**Task data**
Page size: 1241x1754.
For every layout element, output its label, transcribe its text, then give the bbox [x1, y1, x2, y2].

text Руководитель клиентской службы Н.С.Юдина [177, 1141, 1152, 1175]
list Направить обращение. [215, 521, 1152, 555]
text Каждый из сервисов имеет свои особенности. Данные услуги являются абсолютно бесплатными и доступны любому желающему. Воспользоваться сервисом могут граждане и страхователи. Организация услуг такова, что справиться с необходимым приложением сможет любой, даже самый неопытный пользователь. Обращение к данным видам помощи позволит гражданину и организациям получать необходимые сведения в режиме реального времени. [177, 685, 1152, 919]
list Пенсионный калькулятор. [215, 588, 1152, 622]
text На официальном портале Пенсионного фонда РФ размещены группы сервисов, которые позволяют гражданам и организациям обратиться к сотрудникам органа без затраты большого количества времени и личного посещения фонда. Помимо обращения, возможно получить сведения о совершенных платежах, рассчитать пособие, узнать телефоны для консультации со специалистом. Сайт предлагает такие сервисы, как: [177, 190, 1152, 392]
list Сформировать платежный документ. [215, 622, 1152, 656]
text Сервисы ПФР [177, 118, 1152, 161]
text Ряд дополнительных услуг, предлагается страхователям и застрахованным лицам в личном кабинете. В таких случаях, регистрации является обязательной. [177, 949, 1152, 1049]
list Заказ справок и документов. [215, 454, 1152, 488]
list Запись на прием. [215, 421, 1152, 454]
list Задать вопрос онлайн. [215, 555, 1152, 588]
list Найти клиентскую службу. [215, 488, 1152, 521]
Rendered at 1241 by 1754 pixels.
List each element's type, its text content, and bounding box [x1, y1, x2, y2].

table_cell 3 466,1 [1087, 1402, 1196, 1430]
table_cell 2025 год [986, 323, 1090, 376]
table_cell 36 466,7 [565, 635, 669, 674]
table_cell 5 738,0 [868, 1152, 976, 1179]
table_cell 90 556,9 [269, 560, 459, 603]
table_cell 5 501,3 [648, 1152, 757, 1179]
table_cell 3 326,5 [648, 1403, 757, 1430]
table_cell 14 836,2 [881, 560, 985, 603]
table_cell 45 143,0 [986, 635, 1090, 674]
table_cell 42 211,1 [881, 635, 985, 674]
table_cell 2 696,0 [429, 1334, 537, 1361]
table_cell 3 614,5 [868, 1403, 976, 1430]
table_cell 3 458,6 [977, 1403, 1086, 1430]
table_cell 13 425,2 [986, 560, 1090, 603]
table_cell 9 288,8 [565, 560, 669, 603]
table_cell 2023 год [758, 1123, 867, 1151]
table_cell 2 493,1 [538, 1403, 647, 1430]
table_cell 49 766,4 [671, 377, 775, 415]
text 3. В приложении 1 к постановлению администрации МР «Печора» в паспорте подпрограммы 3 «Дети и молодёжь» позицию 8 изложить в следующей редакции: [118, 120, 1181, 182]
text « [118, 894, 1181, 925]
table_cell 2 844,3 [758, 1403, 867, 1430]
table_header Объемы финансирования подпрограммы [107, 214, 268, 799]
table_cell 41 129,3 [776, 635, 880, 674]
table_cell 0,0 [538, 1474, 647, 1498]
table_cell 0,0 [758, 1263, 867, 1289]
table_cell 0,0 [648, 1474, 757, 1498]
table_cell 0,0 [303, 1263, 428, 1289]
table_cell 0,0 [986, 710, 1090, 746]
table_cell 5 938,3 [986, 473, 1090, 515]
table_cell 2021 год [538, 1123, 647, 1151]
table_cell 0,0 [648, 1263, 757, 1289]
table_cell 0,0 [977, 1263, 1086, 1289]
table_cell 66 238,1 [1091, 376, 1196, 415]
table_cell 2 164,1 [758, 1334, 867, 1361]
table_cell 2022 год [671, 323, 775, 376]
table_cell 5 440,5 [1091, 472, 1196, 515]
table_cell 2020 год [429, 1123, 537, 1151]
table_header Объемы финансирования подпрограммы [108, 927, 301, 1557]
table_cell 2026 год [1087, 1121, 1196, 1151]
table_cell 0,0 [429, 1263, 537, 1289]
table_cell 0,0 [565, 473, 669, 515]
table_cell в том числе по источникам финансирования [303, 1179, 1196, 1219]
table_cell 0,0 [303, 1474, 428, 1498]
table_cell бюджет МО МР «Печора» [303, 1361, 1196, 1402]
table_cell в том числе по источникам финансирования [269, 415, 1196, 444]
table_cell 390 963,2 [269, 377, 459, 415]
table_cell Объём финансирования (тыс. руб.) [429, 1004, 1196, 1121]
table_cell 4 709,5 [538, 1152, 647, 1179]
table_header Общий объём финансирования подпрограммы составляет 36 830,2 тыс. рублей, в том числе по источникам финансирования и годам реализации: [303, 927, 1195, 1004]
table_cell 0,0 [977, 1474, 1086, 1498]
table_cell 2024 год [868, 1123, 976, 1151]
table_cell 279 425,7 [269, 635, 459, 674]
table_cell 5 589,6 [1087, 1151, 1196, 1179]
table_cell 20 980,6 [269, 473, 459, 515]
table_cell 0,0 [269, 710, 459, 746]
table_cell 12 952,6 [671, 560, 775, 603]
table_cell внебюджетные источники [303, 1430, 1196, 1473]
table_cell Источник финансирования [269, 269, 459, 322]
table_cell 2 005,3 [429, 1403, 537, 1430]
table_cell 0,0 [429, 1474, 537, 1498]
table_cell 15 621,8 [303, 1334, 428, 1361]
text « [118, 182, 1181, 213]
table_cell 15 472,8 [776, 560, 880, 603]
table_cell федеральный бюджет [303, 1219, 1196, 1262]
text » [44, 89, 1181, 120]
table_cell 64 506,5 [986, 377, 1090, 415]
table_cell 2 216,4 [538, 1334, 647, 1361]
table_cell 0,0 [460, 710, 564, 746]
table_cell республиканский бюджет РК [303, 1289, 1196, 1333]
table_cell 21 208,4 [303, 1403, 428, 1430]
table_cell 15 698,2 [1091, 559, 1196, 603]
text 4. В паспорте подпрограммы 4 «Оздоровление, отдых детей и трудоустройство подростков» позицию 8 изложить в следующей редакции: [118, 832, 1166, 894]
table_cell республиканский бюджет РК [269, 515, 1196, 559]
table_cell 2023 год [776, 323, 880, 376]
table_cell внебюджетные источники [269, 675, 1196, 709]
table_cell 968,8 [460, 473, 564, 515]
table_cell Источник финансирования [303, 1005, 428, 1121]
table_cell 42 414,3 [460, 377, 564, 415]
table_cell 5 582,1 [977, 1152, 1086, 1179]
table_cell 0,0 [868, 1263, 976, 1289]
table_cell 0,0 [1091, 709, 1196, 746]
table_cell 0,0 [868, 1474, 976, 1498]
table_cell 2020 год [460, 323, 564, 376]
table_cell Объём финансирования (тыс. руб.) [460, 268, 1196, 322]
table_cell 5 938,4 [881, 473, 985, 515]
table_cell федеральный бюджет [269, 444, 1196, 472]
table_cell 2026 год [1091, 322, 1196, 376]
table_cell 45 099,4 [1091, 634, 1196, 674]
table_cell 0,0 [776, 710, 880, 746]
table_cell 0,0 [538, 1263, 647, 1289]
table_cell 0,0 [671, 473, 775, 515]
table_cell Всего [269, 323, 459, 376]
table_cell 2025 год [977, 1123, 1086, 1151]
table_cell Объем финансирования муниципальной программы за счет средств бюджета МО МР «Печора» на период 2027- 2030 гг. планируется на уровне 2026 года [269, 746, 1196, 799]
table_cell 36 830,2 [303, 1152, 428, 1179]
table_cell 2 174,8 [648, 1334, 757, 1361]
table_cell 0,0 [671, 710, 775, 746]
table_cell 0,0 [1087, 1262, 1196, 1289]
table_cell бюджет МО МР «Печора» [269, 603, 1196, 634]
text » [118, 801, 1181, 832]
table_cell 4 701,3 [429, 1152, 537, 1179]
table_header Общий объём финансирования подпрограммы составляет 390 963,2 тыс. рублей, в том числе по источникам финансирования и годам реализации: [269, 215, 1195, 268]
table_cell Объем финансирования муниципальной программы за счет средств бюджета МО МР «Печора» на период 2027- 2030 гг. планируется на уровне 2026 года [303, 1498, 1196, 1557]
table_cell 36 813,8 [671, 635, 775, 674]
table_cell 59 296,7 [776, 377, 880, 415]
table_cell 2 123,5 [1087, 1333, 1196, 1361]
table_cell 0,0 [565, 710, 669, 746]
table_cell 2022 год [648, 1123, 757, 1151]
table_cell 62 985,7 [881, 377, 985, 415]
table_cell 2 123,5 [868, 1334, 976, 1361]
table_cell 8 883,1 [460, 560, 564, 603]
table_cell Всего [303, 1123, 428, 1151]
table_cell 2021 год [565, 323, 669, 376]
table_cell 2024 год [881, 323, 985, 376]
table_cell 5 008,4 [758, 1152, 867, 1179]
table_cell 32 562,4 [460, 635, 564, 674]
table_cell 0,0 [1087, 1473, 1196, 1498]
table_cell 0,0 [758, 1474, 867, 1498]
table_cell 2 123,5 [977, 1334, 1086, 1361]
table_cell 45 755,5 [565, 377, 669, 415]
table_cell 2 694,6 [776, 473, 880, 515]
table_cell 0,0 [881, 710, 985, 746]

**Work item**
Transcribe the records from their first line. Stop after the line with "Rendered at 1241 by 1754 pixels.", including it.

**Reply to the task**
Page size: 1241x1754.
For every layout element, output its label, transcribe its text, then give the bbox [x1, y1, x2, y2].

text Руководитель клиентской службы Н.С.Юдина [177, 1141, 1152, 1175]
list Направить обращение. [215, 521, 1152, 555]
text Каждый из сервисов имеет свои особенности. Данные услуги являются абсолютно бесплатными и доступны любому желающему. Воспользоваться сервисом могут граждане и страхователи. Организация услуг такова, что справиться с необходимым приложением сможет любой, даже самый неопытный пользователь. Обращение к данным видам помощи позволит гражданину и организациям получать необходимые сведения в режиме реального времени. [177, 685, 1152, 919]
list Пенсионный калькулятор. [215, 588, 1152, 622]
text На официальном портале Пенсионного фонда РФ размещены группы сервисов, которые позволяют гражданам и организациям обратиться к сотрудникам органа без затраты большого количества времени и личного посещения фонда. Помимо обращения, возможно получить сведения о совершенных платежах, рассчитать пособие, узнать телефоны для консультации со специалистом. Сайт предлагает такие сервисы, как: [177, 190, 1152, 392]
list Сформировать платежный документ. [215, 622, 1152, 656]
text Сервисы ПФР [177, 118, 1152, 161]
text Ряд дополнительных услуг, предлагается страхователям и застрахованным лицам в личном кабинете. В таких случаях, регистрации является обязательной. [177, 949, 1152, 1049]
list Заказ справок и документов. [215, 454, 1152, 488]
list Запись на прием. [215, 421, 1152, 454]
list Задать вопрос онлайн. [215, 555, 1152, 588]
list Найти клиентскую службу. [215, 488, 1152, 521]
Rendered at 1241 by 1754 pixels.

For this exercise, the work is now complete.